• **Text shown**:
Adversity is opportunity
Times are tough, but Roberts Newby MD Simon Roberts is still thinking about expansion. He talks to Clare Bettelley about weathering the storm and developing new initiatives.
Shoveling compost is all in a day’s work for Gerrards Cross-based agent Simon Roberts. As managing director of Roberts Newby, Roberts says the recent garden stint was unavoidable - it was the prospective owner’s request that the garden be cleared, which the owner at the time had not had time to do herself.
But offering such a personal service is surely a no-brainer for Roberts, who this year aims to charge fees of no less than 1.25% for selling local properties, which have little problem fetching around £950,000 – five times the national average.
Gerrards Cross is renowned for being one of the UK’s most expensive towns for property purchase, thanks to its Edwardian-style properties, good choice of grammar schools and proximity to London. It also boasts the desirable Camp Road, where the average property fetches around £1.5m.
Roberts says: “The typical buyer is aged between 35 and 40 years of age and a highly successful person, who wants to relocate out of
London.”
But even the high end of the market is not immune to the impact of the current downturn, as Roberts’ business levels prove – his sales are 65% lower than this time last year, with 128 properties on his book, compared with just 87 last year.

• **Task requirements**:
(a) Name every place mentioned in the article on Roberts Newby.
(b) Write the passage that comes next in the article on Roberts Newby, beginning after its final sentence.

• **Material provided**:

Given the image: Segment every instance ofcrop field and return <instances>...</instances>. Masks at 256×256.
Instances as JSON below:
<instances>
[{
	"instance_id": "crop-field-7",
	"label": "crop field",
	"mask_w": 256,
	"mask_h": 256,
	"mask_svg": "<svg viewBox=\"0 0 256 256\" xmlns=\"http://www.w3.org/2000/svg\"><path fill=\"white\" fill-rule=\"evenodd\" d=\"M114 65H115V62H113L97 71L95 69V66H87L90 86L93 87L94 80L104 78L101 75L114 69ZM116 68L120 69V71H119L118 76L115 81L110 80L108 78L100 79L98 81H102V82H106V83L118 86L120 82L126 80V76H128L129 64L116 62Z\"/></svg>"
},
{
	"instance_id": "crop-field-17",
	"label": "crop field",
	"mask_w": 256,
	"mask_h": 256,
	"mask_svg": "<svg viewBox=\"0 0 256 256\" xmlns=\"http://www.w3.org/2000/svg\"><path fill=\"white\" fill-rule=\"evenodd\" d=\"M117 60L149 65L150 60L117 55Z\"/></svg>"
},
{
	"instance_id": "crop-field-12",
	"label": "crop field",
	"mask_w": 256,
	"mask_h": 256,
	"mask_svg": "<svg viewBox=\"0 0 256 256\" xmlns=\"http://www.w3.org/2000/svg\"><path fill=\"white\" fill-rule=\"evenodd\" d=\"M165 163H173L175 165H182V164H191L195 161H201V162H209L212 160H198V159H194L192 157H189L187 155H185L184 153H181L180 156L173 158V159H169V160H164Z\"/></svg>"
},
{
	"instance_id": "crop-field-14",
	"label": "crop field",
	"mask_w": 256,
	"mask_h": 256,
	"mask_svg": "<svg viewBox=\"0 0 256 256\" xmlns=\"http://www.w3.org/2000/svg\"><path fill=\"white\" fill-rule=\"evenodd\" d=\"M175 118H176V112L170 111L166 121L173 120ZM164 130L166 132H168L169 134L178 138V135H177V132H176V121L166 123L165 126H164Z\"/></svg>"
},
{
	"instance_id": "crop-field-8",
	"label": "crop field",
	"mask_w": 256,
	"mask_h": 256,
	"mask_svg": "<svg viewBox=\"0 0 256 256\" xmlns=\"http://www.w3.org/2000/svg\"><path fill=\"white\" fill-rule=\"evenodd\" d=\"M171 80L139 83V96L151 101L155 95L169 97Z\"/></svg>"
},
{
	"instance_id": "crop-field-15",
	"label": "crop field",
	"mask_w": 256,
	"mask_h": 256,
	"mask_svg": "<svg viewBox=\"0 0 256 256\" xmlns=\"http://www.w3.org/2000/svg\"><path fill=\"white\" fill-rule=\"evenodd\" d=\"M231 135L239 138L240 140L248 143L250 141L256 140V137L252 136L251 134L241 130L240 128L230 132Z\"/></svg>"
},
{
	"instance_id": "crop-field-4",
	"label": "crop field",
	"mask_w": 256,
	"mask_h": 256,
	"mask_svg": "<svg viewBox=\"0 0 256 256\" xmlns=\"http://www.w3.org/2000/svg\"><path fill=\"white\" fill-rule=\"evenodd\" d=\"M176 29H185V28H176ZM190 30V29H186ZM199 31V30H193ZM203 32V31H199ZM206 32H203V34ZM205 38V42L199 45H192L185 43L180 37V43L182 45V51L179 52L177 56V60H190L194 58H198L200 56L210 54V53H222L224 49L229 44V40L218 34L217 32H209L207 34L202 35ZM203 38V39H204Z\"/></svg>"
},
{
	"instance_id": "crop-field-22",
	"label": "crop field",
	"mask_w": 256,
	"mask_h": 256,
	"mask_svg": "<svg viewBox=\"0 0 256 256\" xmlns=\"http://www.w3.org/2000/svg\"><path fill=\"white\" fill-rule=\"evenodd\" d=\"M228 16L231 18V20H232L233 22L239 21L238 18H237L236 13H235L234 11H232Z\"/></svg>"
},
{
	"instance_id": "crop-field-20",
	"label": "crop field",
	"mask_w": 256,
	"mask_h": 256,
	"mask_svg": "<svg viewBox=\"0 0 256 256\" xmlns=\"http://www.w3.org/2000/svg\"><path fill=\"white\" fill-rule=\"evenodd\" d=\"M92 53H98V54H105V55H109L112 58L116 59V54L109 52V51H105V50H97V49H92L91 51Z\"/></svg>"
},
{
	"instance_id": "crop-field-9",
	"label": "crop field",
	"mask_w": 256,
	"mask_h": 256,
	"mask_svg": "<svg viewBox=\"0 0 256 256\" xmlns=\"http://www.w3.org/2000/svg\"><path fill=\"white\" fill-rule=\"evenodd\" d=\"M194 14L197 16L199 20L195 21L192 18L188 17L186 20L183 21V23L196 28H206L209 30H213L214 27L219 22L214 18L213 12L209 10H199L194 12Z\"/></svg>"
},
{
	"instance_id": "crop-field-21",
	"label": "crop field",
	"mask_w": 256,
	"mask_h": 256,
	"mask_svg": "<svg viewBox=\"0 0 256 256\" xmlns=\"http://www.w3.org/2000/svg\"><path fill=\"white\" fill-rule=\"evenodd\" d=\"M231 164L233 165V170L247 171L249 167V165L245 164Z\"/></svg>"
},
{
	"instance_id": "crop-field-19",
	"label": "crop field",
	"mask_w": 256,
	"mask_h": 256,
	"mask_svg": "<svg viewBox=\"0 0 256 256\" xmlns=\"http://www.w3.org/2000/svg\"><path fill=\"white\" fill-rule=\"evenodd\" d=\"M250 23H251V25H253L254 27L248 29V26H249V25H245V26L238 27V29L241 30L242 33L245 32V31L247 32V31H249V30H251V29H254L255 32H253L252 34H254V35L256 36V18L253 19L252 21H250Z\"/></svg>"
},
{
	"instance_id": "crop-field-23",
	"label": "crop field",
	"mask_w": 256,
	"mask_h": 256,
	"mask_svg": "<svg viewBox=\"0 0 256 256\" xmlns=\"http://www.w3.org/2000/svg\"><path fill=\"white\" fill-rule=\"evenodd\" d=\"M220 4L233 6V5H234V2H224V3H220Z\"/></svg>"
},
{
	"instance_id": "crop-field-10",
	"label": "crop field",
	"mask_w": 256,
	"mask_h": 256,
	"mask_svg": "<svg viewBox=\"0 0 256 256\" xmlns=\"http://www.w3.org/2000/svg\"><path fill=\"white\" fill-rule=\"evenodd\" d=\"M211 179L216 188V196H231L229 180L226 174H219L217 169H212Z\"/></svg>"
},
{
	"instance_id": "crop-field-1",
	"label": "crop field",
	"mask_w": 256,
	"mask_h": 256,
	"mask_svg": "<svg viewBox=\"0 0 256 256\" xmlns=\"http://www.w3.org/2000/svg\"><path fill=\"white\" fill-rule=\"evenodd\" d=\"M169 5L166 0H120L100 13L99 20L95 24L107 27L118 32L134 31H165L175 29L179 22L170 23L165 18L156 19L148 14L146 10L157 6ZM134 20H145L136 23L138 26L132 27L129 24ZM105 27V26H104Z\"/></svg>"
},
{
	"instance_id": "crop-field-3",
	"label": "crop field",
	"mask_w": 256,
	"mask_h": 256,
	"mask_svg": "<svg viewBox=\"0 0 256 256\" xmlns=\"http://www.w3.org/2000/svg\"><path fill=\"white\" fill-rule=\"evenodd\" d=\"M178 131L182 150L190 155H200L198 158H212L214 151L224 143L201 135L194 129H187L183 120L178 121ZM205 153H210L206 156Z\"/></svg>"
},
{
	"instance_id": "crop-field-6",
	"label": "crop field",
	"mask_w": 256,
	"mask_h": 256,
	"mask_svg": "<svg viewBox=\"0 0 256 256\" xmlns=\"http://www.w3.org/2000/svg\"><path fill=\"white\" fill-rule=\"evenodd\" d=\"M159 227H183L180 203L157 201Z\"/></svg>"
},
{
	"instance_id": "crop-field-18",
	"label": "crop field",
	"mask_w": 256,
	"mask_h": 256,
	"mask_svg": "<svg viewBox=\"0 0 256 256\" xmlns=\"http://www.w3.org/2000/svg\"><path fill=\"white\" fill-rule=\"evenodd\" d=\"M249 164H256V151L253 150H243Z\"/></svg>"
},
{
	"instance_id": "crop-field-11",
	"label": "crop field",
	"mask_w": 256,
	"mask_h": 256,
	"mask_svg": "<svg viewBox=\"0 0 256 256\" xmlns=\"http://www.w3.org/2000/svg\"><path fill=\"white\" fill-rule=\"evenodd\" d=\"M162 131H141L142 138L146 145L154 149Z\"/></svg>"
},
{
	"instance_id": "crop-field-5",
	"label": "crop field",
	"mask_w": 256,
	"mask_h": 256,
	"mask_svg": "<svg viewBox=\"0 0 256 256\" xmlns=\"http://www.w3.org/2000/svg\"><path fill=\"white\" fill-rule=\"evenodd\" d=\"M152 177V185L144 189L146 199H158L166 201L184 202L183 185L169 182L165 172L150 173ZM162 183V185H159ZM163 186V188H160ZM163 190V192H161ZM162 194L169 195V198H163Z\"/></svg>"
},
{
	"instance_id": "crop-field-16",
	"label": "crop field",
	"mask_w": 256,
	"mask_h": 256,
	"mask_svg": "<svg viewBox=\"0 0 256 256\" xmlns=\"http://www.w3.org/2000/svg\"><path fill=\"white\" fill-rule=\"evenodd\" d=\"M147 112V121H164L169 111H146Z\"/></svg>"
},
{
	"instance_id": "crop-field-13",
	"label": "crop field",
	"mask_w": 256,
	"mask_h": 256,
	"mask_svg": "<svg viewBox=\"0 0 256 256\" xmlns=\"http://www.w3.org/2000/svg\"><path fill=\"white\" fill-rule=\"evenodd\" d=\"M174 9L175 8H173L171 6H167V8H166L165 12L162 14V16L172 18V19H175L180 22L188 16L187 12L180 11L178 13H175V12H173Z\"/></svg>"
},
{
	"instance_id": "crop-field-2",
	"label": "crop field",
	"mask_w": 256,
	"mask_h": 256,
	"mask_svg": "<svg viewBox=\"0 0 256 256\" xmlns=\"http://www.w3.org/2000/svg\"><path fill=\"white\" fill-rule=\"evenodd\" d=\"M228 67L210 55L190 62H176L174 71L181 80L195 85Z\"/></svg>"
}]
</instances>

• **Answers for the exercise**:
(a) Gerrards Cross, the UK, London, and Camp Road.

(b)
Buyer experience
That said, Roberts is perhaps better placed than most to weather the downturn, given his comprehensive knowledge of the house buying and selling process; he has worked both in sales and as a homesearch agent. He entered agency in 1986 as a trainee negotiator for the Slough office of Roger Platt and Partners, which was acquired by Royal Life Estates in the late 1980s.
“I enjoyed it immensely but it was a tremendous learning curve; hugely competitive and very cut-throat.
“When I was interviewed for the job, I had put on my CV that I had done Karate for a number of years, which the director said would come in very useful, given the competitiveness in Slough,” he quips.
Roberts was soon promoted to manager of the agency’s Gerrards Cross and Beaconsfield offices, having worked his way up the business in a number of locations, including Maidenhead, High Wickham, Marlow and Windsor.
He left to join the Giles Newby Partnership in 1991, which Newby, a former colleague, had set up, and they worked from his dining room until they found shop premises the following year.
But after three years as junior partner, Roberts decided the time was right to do something different, so he tried his hand at being a buying agent, searching for property for a wide range of clients, from footballers to actors, including Shane Richie.
“It’s very interesting. With sales, people feel they have to employ you but in home search they employ you because they really want to. They don’t want the headache of trawling round all the agents to try to find a property. They use you as their ally in their property search, so you become very close to them – you’re finding out what schools the children are going to go to, what the spouse is going to do.
“It was a lot of fun.”
No place like home
But it wasn’t long before agency beckoned and Roberts returned to Giles Newby as an equity partner, with the potential to increase his 30% stake in the company over time. Prior to leaving Giles Newby, Roberts had relinquished his minority stake in the business to enable new joiner David Giles – a coincidental name – to become an equal partner with Newby. Roberts became an associate partner.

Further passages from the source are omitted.